I use him for virtually all my transatlantic buys and I've never had an issue. On the odd occasion I've contacted Steve he's got back to me within a couple of hours.


----------



## Fozzie (May 25, 2009)

I placed an order last night with no problems.


----------



## SJF (Dec 3, 1999)

I've also bought stuff from Steve in the past, and it was always smooth sailing. I'd recommend him. 

Sean


----------



## BatToys (Feb 4, 2002)

SJF said:


> I've also bought stuff from Steve in the past, and it was always smooth sailing. I'd recommend him.
> 
> Sean


Have you ever had to return a defective model kit to him?


----------



## SJF (Dec 3, 1999)

BatToys said:


> Have you ever had to return a defective model kit to him?


No, I've never had to do that with Steve.

Sean


----------



## Fernando Mureb (Nov 12, 2006)

Nor did I.


----------



## djnick66 (May 2, 2008)

shouldnt be a big deal. did you contact him? Thats the first step...


----------



## Kit (Jul 9, 2009)

If the kit itself is defective, like missing parts or torn decals, you wouldn't be returning it to the retailer anyway, right? Unless it's his own product, the guy who sells it can't be responsible for problems inside the sealed box. For that, I always deal with the manufacturer, and I've had good luck that way.


----------



## djnick66 (May 2, 2008)

Actually ( as a long time hobby store owner) you should contact the place where you got a kit first. Legit dealers all have accounts with hobby wholesalers or manufacturers where they buy their kits from and they are usually in contact with them on a daily/weekly basis. It's usually best to return a defective kit to where you bought it from rather than try to deal with the manufacturer direcly, in most cases. The store can supply a new kit to you and deal with the return/defective item himself. 

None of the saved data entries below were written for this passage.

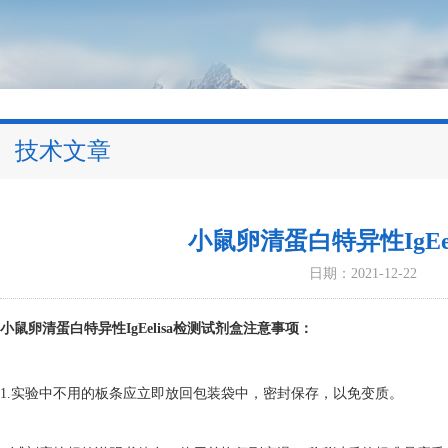
技术文章
小鼠卵清蛋白特异性IgEe
日期：2021-12-22
小鼠卵清蛋白特异性IgEelisa检测试剂盒
注意事项：
1.实验中不用的板条应立即放回包装袋中，密封保存，以免变质。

That isnt to say you can't go to the manufacturer directly, but that often is much harder . Try getting parts from Trumpeter in China. They offer no customer service. Their US importer does not offer much support either to the general public. I used to get Trumpeter parts from their importer myself, as a store owner, since I bought my kits from them. I just contacted the importer/distributor and they sent me the replacements for my customers or to replace a kit I had to exchange.


----------